The representation of the swan we find here heavily contrasts the poets later use of the animal in Leda & The Swan, perhaps it was his familiarity with the creature that allowed him to manipulate poetic convention so effectively, transforming a well-known symbol that inspires idealism and beauty into a violent and monstrous force (a move that reveals his transformation into a writer of literary modernism). We are not designed to be alone; it is entirely against human nature to spend our lives in solitude. Survival as a race is dependent on our ability to find a companion and reproduce, much like the swan.
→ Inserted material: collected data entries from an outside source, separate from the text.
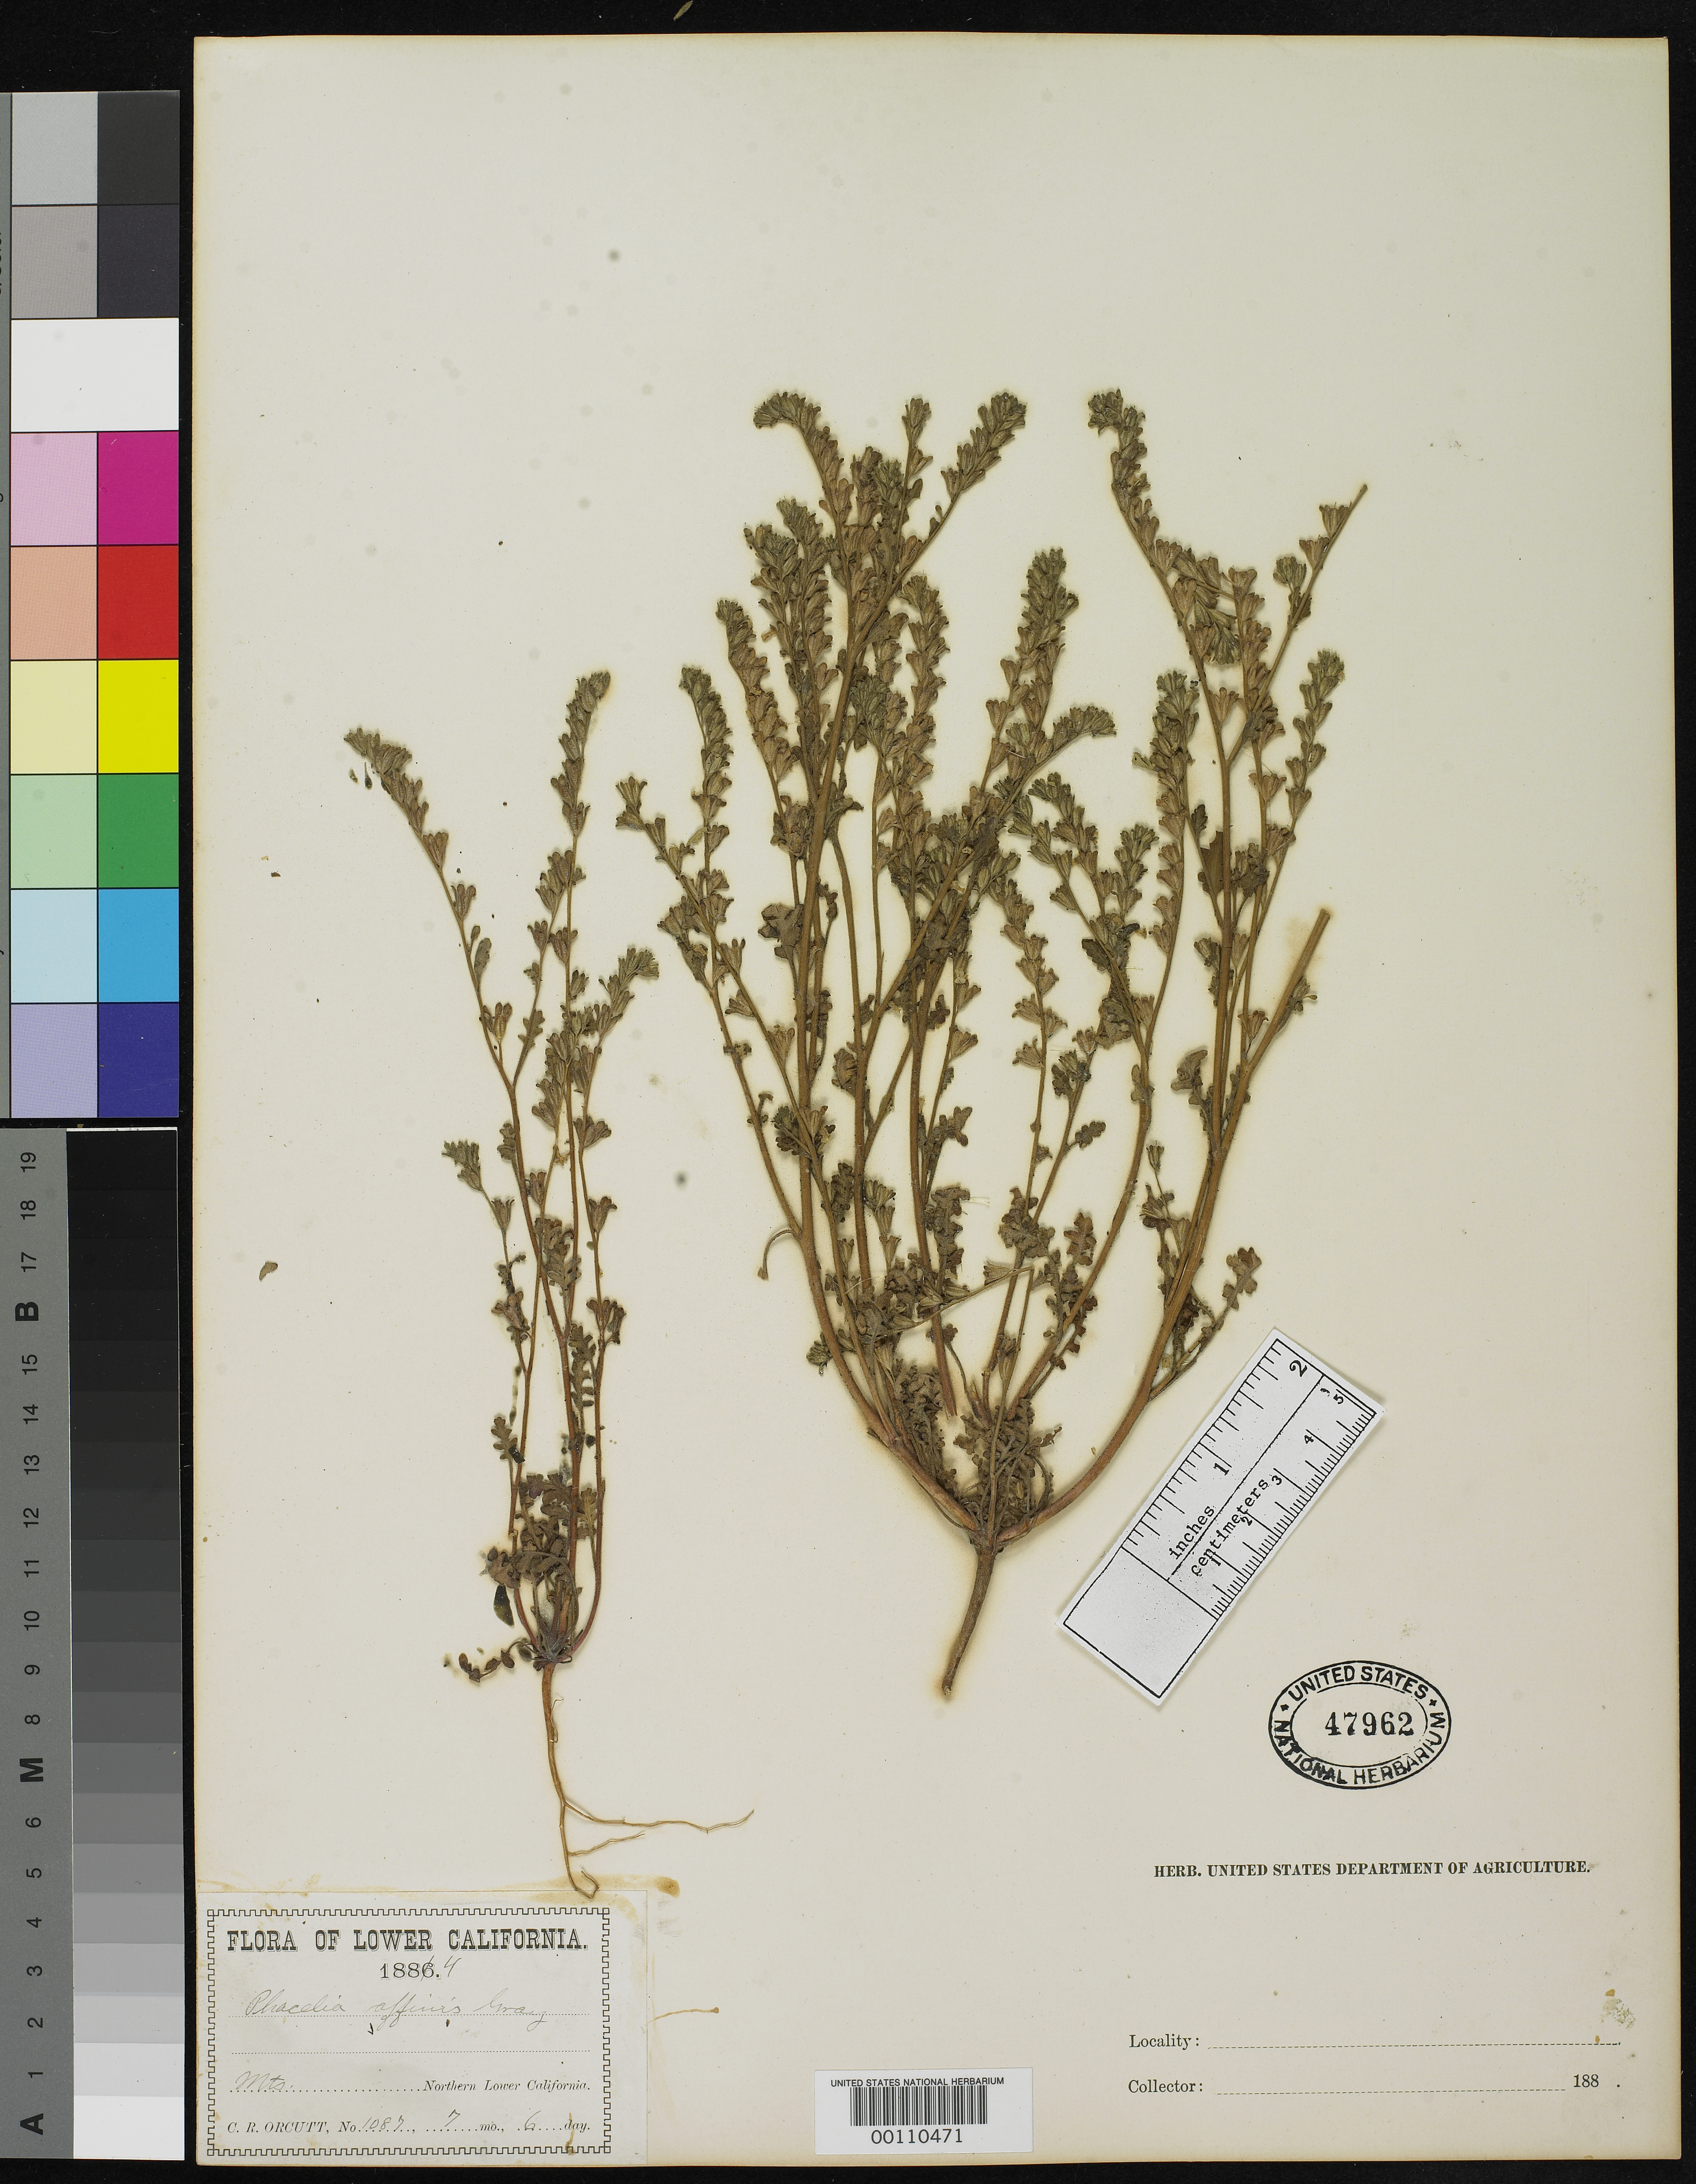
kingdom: Plantae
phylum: Tracheophyta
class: Magnoliopsida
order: Boraginales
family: Hydrophyllaceae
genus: Phacelia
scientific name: Phacelia affinis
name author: A. Gray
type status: Type Collection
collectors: C. R. Orcutt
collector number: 1087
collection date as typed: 05 Jul 1884 to 06 Jul 1884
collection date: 1884-07-05/1884-07-06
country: Mexico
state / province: Baja California Norte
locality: Just below U.S. border.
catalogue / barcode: US 47962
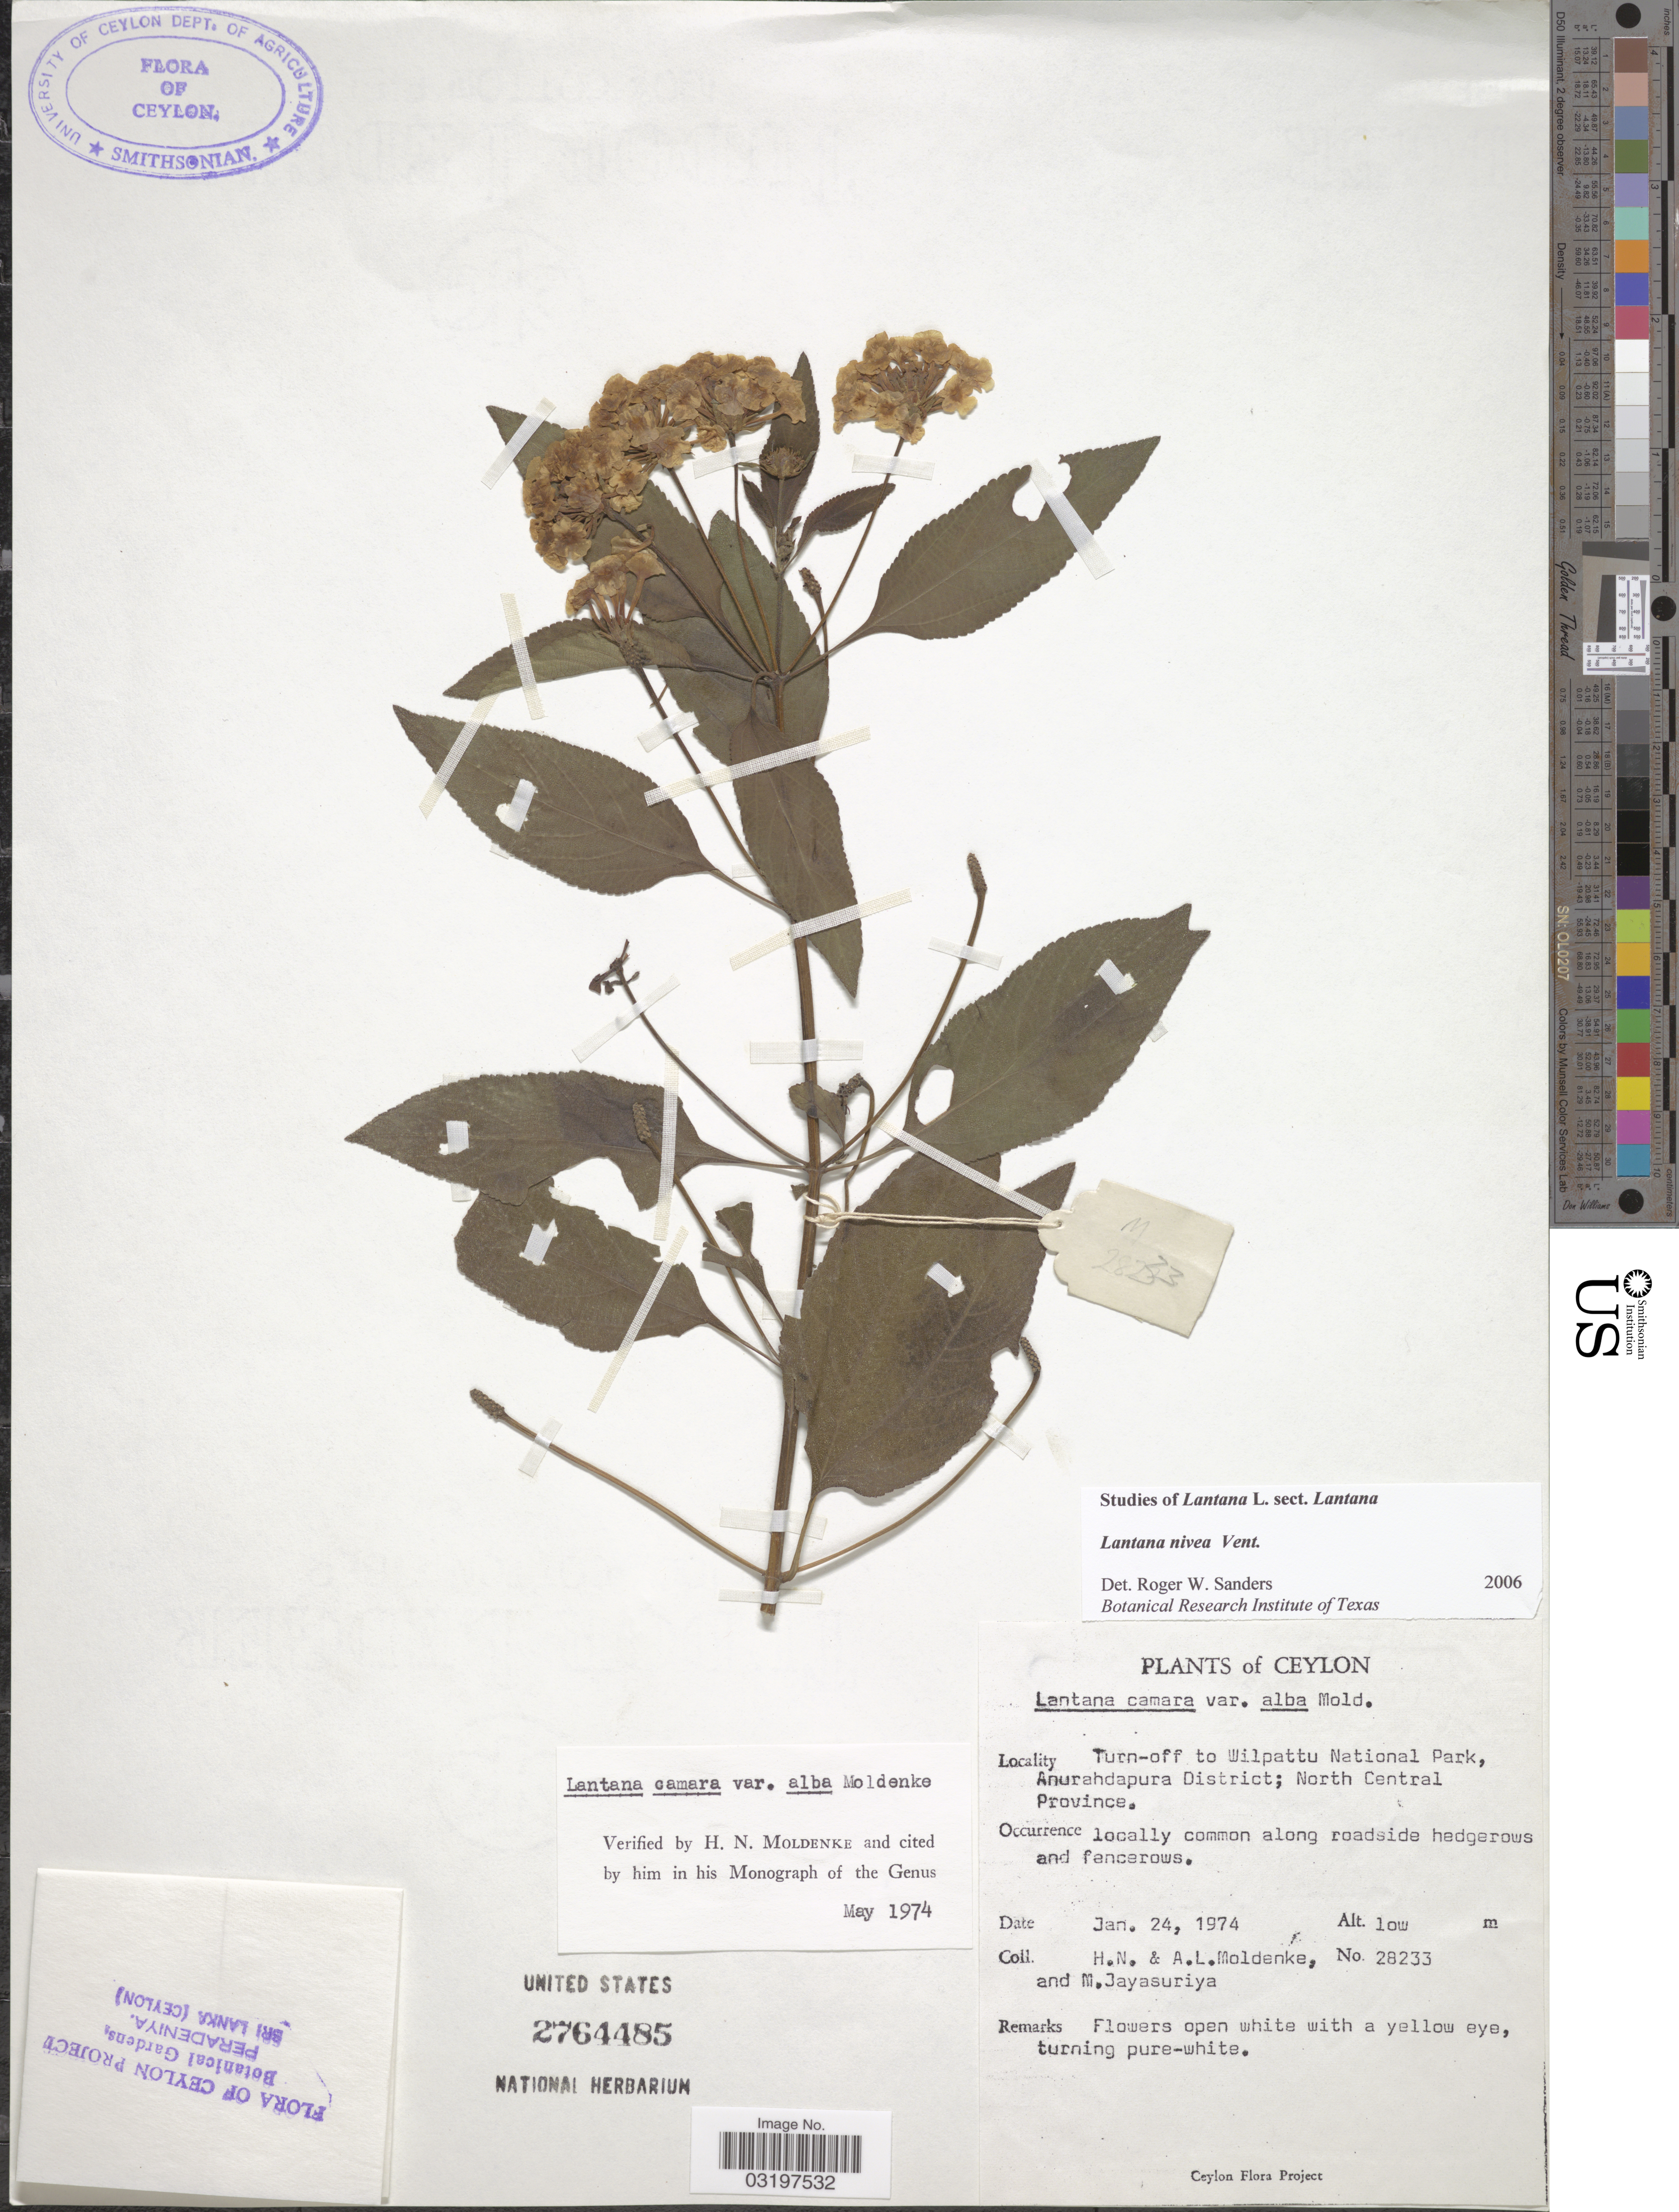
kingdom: Plantae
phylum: Tracheophyta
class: Magnoliopsida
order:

But in a more personal sense we have certain needs as human beings that can only be fulfilled by engaging and interacting with other people. Then why is it that unlike our fellow inhabitant the swan we find it so difficult to find a partner and maintain a relationship? The journey is often turbulent and utterly life-consuming; and in the end we don’t all arrive victorious. It’s easy to find yourself speculating on what was and what could have been, because loss and suffering are as unfortunate and inevitable as our desire for companionship.